__REQUIREMENT__:
I'd like the entire listing output verbatim, apart from the pictures.

__STORED DATA__:
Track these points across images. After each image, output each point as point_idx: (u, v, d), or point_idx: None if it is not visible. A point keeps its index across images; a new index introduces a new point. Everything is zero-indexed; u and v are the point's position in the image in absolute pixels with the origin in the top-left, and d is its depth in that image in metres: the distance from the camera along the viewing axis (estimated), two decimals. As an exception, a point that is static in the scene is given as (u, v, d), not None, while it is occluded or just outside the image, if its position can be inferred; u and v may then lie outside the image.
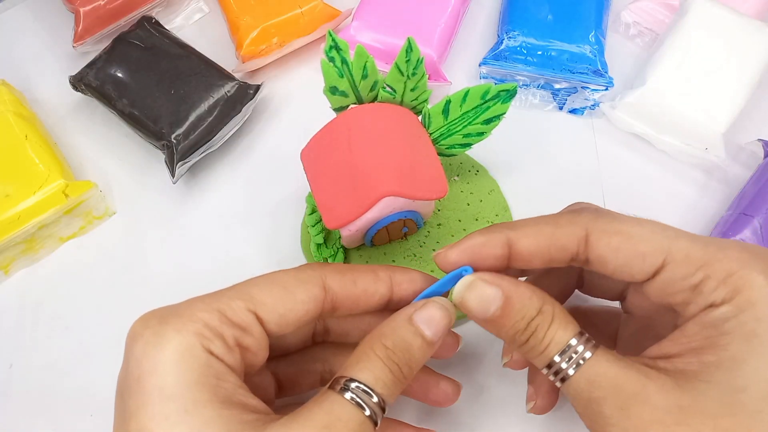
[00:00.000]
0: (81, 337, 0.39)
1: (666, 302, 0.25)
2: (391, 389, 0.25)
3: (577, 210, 0.27)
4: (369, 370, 0.24)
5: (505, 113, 0.35)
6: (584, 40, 0.44)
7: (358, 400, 0.24)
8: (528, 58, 0.44)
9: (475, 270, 0.27)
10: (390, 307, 0.29)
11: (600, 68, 0.43)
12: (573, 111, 0.45)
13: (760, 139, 0.41)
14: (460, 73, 0.46)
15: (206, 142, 0.41)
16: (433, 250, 0.37)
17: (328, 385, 0.25)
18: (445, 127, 0.35)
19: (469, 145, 0.36)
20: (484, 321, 0.26)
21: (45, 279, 0.41)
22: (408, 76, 0.32)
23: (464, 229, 0.38)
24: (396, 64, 0.31)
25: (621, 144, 0.43)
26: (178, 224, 0.42)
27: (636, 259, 0.24)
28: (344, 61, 0.30)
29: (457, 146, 0.36)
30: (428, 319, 0.26)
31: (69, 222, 0.41)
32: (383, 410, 0.24)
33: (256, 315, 0.25)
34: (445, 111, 0.34)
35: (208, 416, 0.22)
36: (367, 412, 0.24)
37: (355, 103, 0.33)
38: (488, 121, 0.35)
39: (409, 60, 0.31)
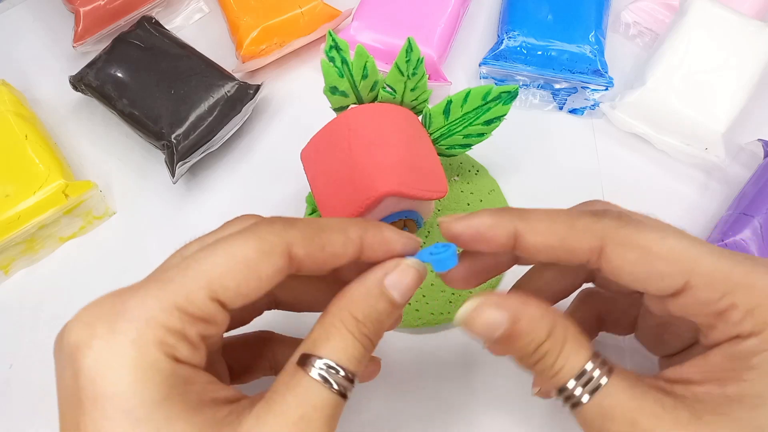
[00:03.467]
0: (81, 337, 0.39)
1: (688, 319, 0.24)
2: (361, 363, 0.24)
3: (599, 213, 0.24)
4: (342, 349, 0.23)
5: (506, 114, 0.35)
6: (584, 40, 0.44)
7: (331, 381, 0.22)
8: (528, 58, 0.44)
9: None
10: (356, 267, 0.26)
11: (600, 68, 0.43)
12: (573, 111, 0.45)
13: (760, 139, 0.41)
14: (460, 73, 0.46)
15: (206, 142, 0.41)
16: (433, 250, 0.37)
17: (297, 361, 0.23)
18: (446, 127, 0.35)
19: (469, 145, 0.36)
20: (490, 343, 0.25)
21: (45, 279, 0.41)
22: (408, 76, 0.32)
23: (464, 229, 0.38)
24: (396, 64, 0.31)
25: (621, 144, 0.43)
26: (178, 224, 0.42)
27: (653, 277, 0.23)
28: (344, 61, 0.30)
29: (457, 147, 0.36)
30: (398, 283, 0.25)
31: (69, 222, 0.41)
32: (352, 382, 0.23)
33: (219, 301, 0.23)
34: (446, 111, 0.34)
35: (181, 430, 0.21)
36: (338, 388, 0.22)
37: (355, 103, 0.33)
38: (489, 122, 0.35)
39: (409, 60, 0.31)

__WRITTEN RESPONSE__:
Track these points across images. After each image, output each point as point_idx: (u, v, d), or point_idx: None if it is not visible. A point keeps its index across images; a new index introduces a new point. Everything is zero-indexed; u and v are the point's position in the image in absolute pixels with the origin in the top-left, and d is its depth in that image in metres: the distance from the camera along the viewing axis (estimated), two decimals. As an exception, a point that is static in the scene is given as (u, v, d), not None, while it is occluded or just outside the image, if its position can be inferred; u and v may then lie outside the image.
[00:00.000]
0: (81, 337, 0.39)
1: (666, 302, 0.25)
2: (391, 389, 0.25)
3: (577, 210, 0.27)
4: (369, 370, 0.24)
5: (505, 113, 0.35)
6: (584, 40, 0.44)
7: (358, 400, 0.24)
8: (528, 58, 0.44)
9: (475, 270, 0.27)
10: (390, 307, 0.29)
11: (600, 68, 0.43)
12: (573, 111, 0.45)
13: (760, 139, 0.41)
14: (460, 73, 0.46)
15: (206, 142, 0.41)
16: (433, 250, 0.37)
17: (328, 385, 0.25)
18: (445, 127, 0.35)
19: (469, 145, 0.36)
20: (484, 321, 0.26)
21: (45, 279, 0.41)
22: (408, 76, 0.32)
23: (464, 229, 0.38)
24: (396, 64, 0.31)
25: (621, 144, 0.43)
26: (178, 224, 0.42)
27: (636, 259, 0.24)
28: (344, 61, 0.30)
29: (457, 146, 0.36)
30: (428, 319, 0.26)
31: (69, 222, 0.41)
32: (383, 410, 0.24)
33: (256, 315, 0.25)
34: (445, 111, 0.34)
35: (208, 416, 0.22)
36: (367, 412, 0.24)
37: (355, 103, 0.33)
38: (488, 121, 0.35)
39: (409, 60, 0.31)
[00:03.467]
0: (81, 337, 0.39)
1: (688, 319, 0.24)
2: (361, 363, 0.24)
3: (599, 213, 0.24)
4: (342, 349, 0.23)
5: (506, 114, 0.35)
6: (584, 40, 0.44)
7: (331, 381, 0.22)
8: (528, 58, 0.44)
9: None
10: (356, 267, 0.26)
11: (600, 68, 0.43)
12: (573, 111, 0.45)
13: (760, 139, 0.41)
14: (460, 73, 0.46)
15: (206, 142, 0.41)
16: (433, 250, 0.37)
17: (297, 361, 0.23)
18: (446, 127, 0.35)
19: (469, 145, 0.36)
20: (490, 343, 0.25)
21: (45, 279, 0.41)
22: (408, 76, 0.32)
23: (464, 229, 0.38)
24: (396, 64, 0.31)
25: (621, 144, 0.43)
26: (178, 224, 0.42)
27: (653, 277, 0.23)
28: (344, 61, 0.30)
29: (457, 147, 0.36)
30: (398, 283, 0.25)
31: (69, 222, 0.41)
32: (352, 382, 0.23)
33: (219, 301, 0.23)
34: (446, 111, 0.34)
35: (181, 430, 0.21)
36: (338, 388, 0.22)
37: (355, 103, 0.33)
38: (489, 122, 0.35)
39: (409, 60, 0.31)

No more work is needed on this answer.